STOCKWATCH.ID (JAKARTA) – Otoritas Jasa Keuangan (OJK) memastikan status pasar modal Indonesia tetap berada dalam kelompok Emerging Market. Kepastian ini sekaligus menepis kekhawatiran pasar terkait potensi penurunan klasifikasi menjadi Frontier Market oleh lembaga indeks global.
Kepala Eksekutif Pengawas Pasar Modal, Keuangan Derivatif, dan Bursa Karbon OJK, Hasan Fawzi, mengatakan pasar modal Indonesia masih dinilai kredibel dan prospektif oleh penyedia indeks global seperti MSCI dan FTSE.
“Pasar kita tetap dinilai baik, kredibel dan prospektif. Terbukti tidak ada penurunan klasifikasi pasar yang kita hadapi,” ujar Hasan Fawzi di Gedung Bursa Efek Indonesia (BEI), Rabu (13/5/2026).

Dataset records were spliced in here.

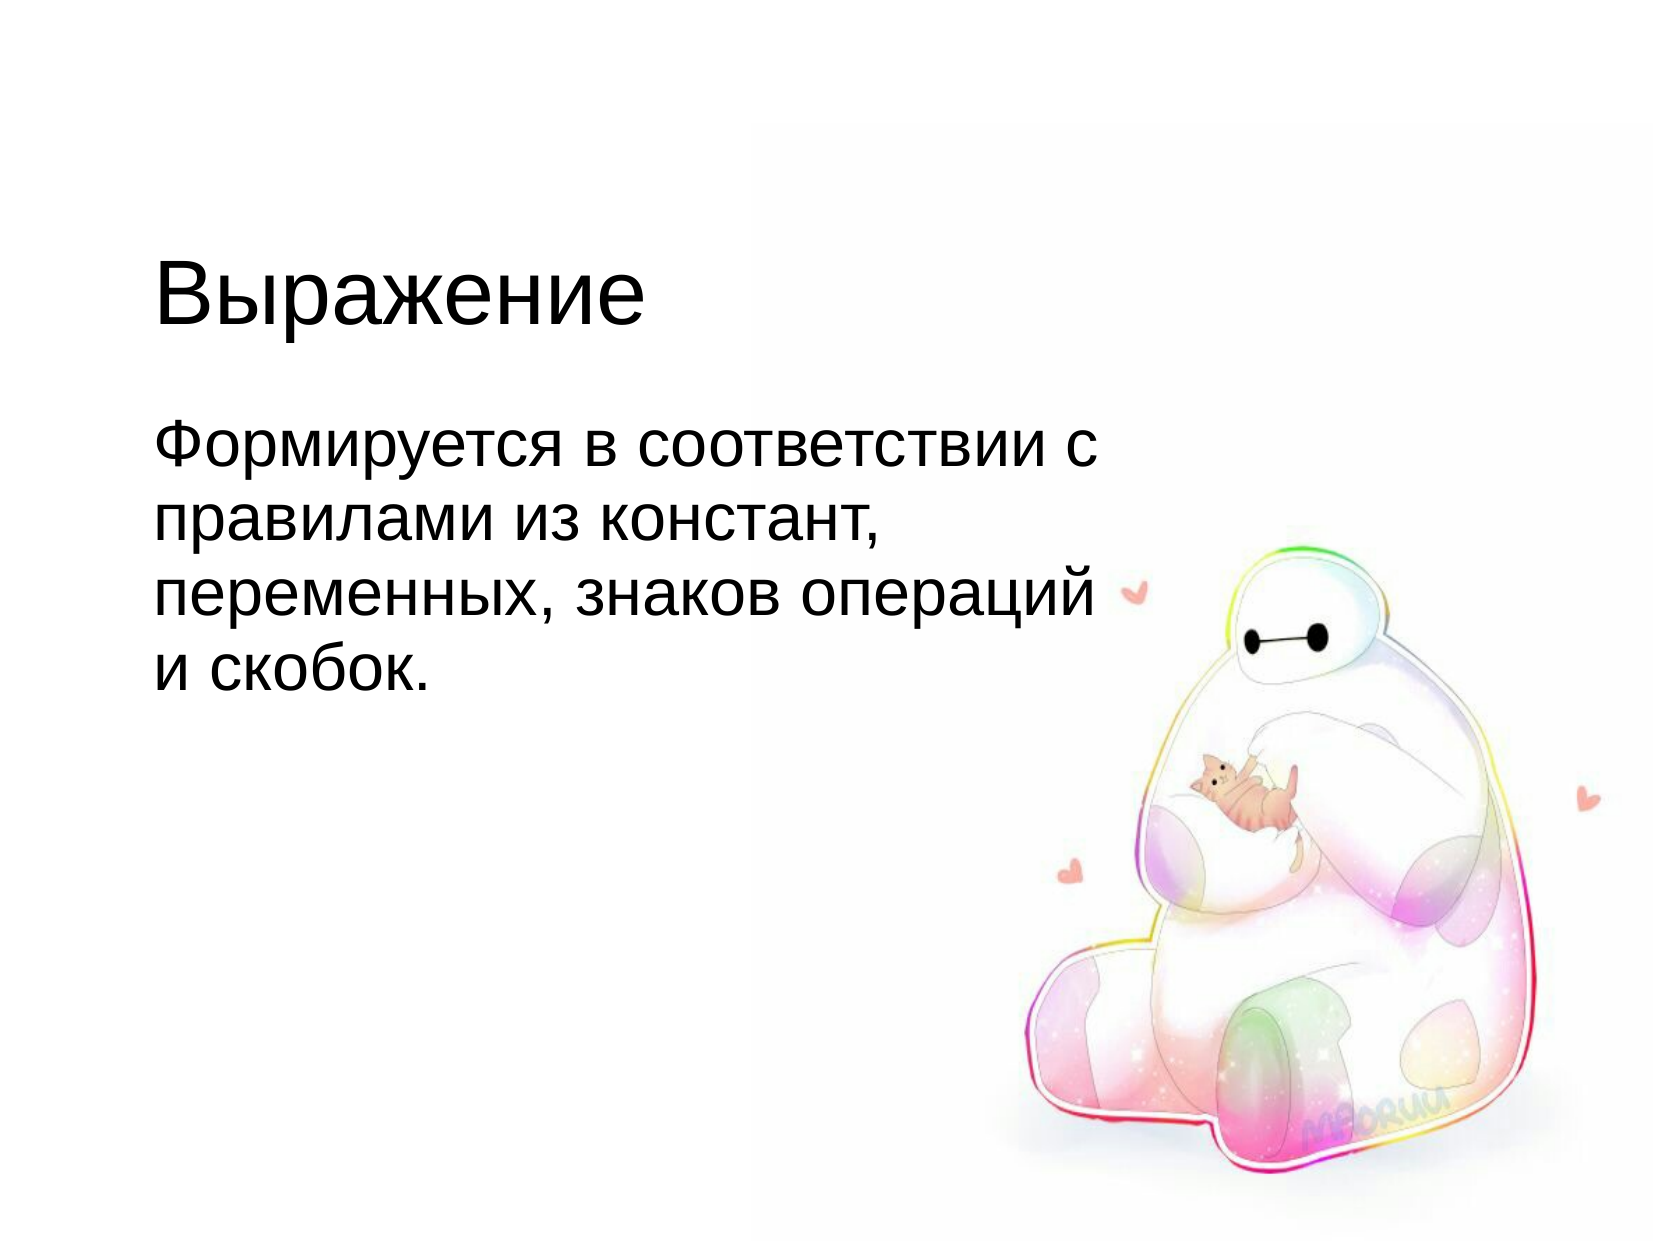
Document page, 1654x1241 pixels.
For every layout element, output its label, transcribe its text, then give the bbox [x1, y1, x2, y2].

picture [751, 123, 1654, 1241]
subtitle Формируется в соответствии с правилами из констант, переменных, знаков операций и скобок. [153, 405, 1217, 705]
title Выражение [153, 188, 1371, 397]
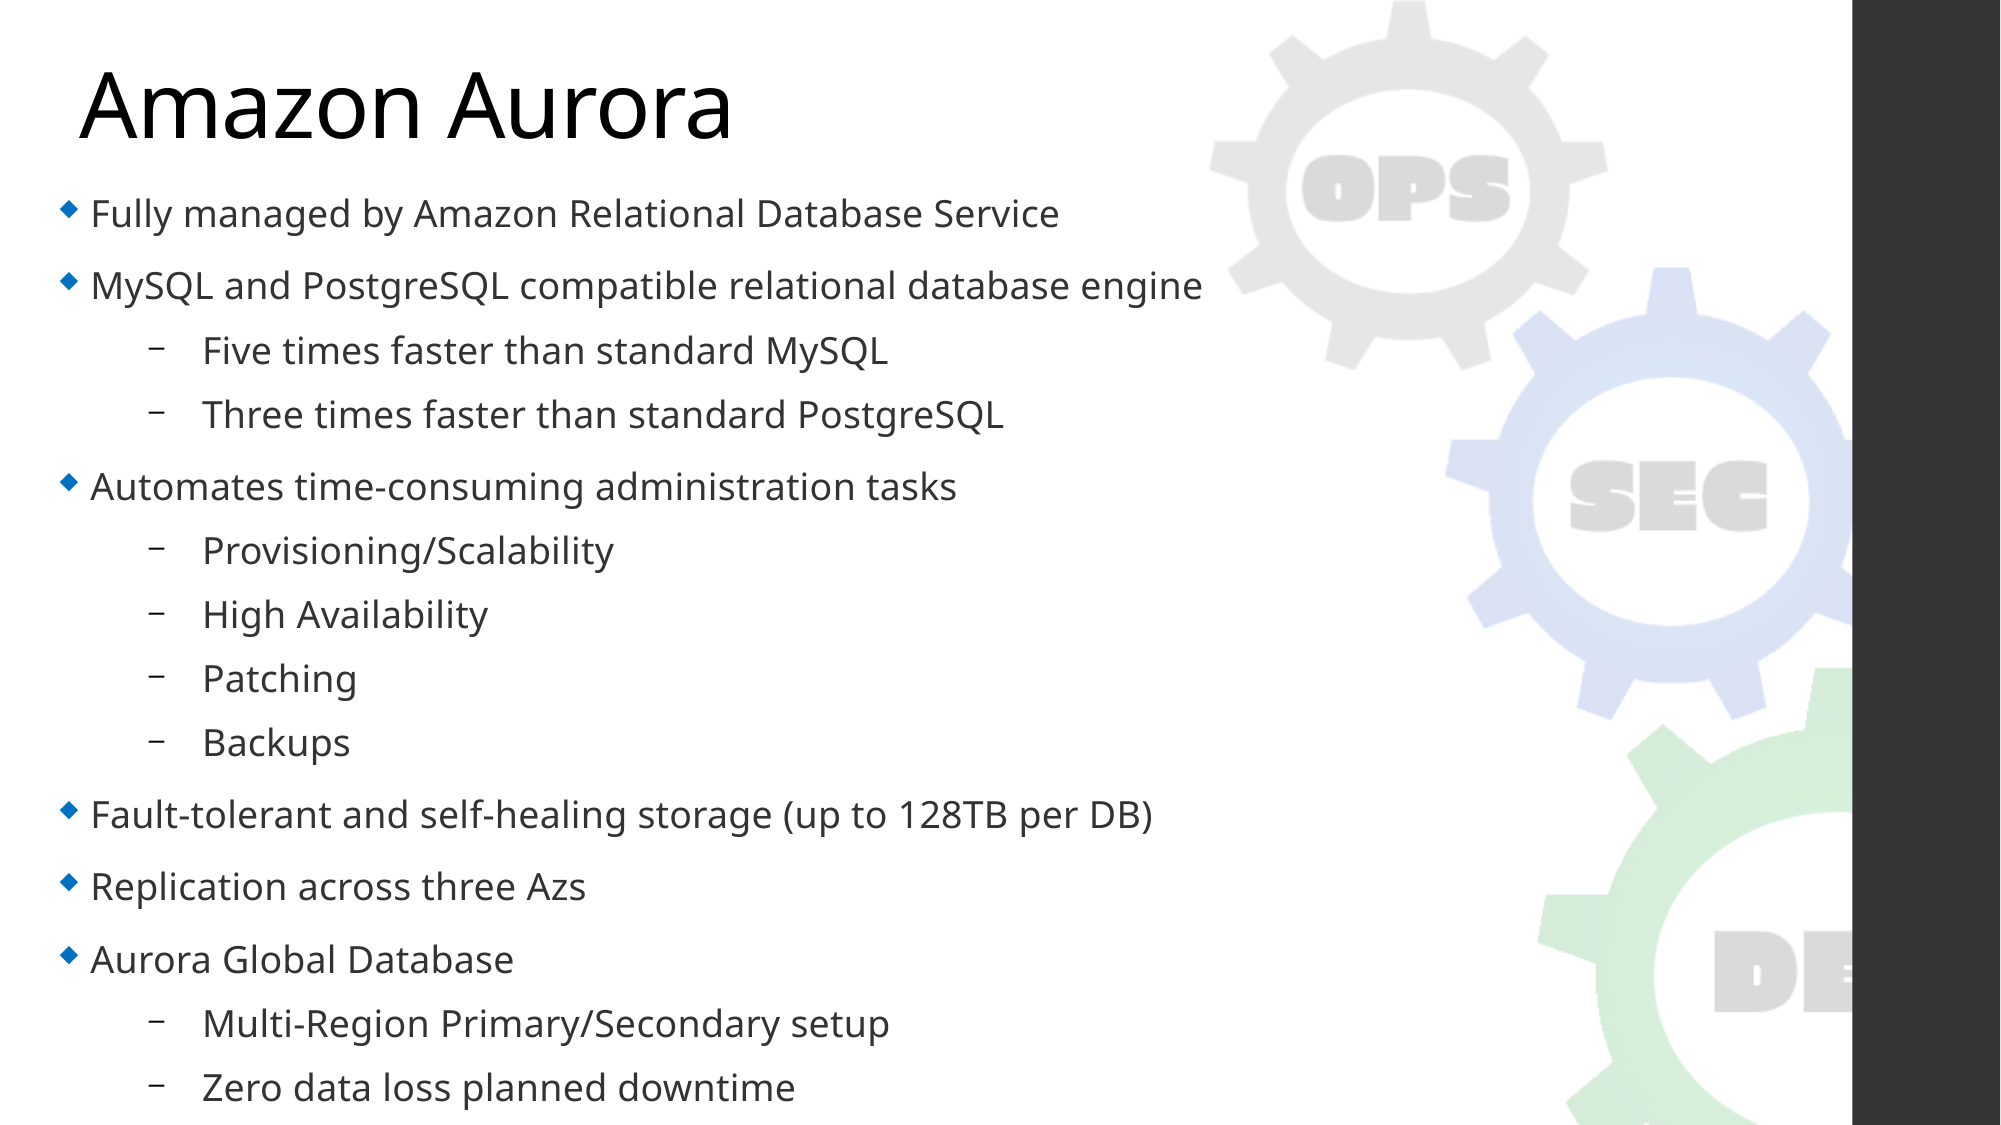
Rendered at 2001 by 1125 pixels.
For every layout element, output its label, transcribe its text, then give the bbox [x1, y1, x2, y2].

title Amazon Aurora [64, 33, 1797, 166]
list Fully managed by Amazon Relational Database Service MySQL and PostgreSQL compatible relational database engine Five times faster than standard MySQL Three times faster than standard PostgreSQL Automates time-consuming administration tasks Provisioning/Scalability High Availability Patching Backups Fault-tolerant and self-healing storage (up to 128TB per DB) Replication across three Azs Aurora Global Database Multi-Region Primary/Secondary setup Zero data loss planned downtime [45, 185, 1778, 1061]
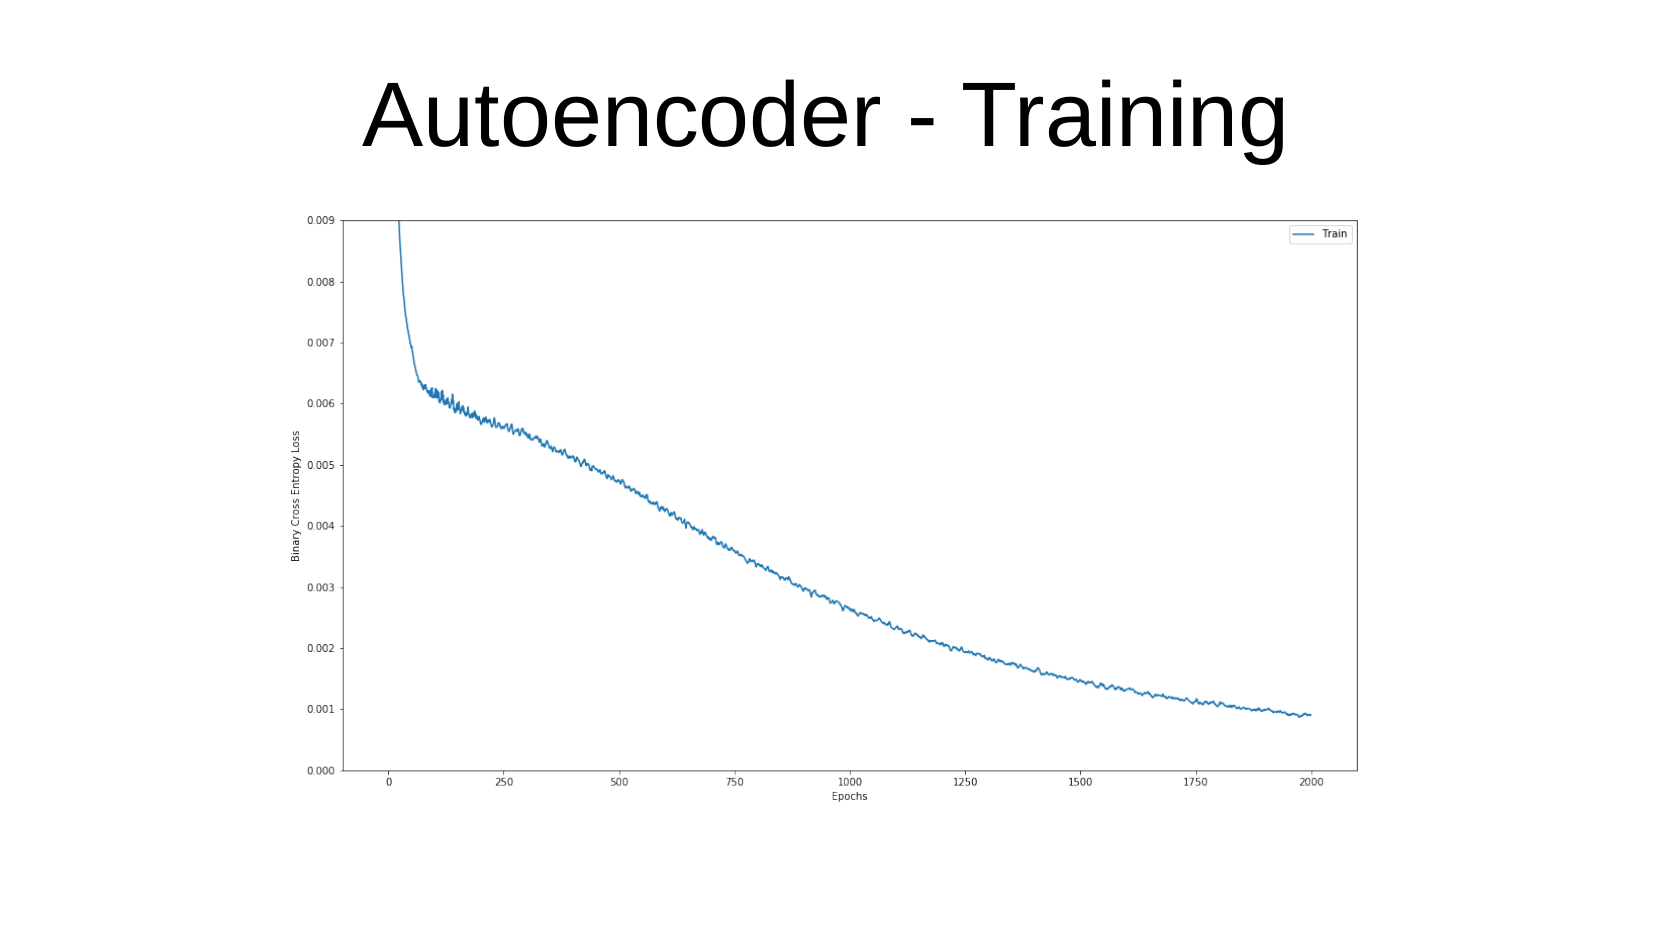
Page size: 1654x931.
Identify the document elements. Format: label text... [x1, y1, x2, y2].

Menurut Hasan, reformasi integritas pasar modal yang dijalankan OJK mulai menunjukkan hasil positif. Upaya tersebut menjadi fondasi penting dalam memperkuat kepercayaan investor global terhadap pasar saham Indonesia.
Ia menjelaskan, OJK terus melakukan komunikasi intensif dengan penyedia indeks global, baik pada level pengambil keputusan maupun teknis. Pertemuan tersebut dilakukan untuk memastikan berbagai langkah pembenahan yang dilakukan regulator telah memenuhi standar internasional.
Salah satu fokus utama pembahasan adalah peningkatan transparansi pasar, termasuk keterbukaan data kepemilikan saham dan konsentrasi pemegang saham atau high shareholding concentration.
Hasan mengatakan penyedia indeks global juga meminta data historis yang kini tengah disiapkan OJK bersama pemangku kepentingan terkait.
“Ditunggu waktunya. Kami meyakini ukuran pasar kita serta potensi emiten-emiten terbaik akan menjadi pertimbangan penetapan klasifikasi pasar ke depan,” tuturnya.
Terkait status freeze MSCI yang masih berlangsung hingga Juni mendatang, Hasan berharap langkah reformasi yang dilakukan Indonesia dapat memperoleh pengakuan positif dari penyedia indeks global.
Menurut dia, kecukupan data mengenai kepemilikan saham sangat penting bagi MSCI untuk menghitung bobot saham dalam indeks global. Transparansi tersebut mencakup tipe investor hingga tingkat konsentrasi kepemilikan saham.
“OJK telah menyediakan seluruh data yang selama ini dinanti oleh investor global. Kita harapkan acknowledgement ini terus berlanjut dan pada saatnya tentu kita berharap terjadi pemulihan,” kata Hasan.
Ia menegaskan, saham yang masuk dalam indeks global ke depan harus memiliki tingkat transparansi dan kredibilitas yang tinggi. OJK juga memastikan reformasi integritas pasar modal akan terus dilanjutkan untuk meningkatkan daya tarik investasi asing di Indonesia.
“Basis baru ini dengan reformasi integritas yang sudah mulai menampakkan hasil, menghadirkan fondasi yang kuat,” ujar Hasan.
Dengan transparansi yang semakin baik, OJK berharap kepercayaan investor global terhadap pasar saham Indonesia terus meningkat dan mampu mendorong aliran modal asing masuk ke dalam negeri.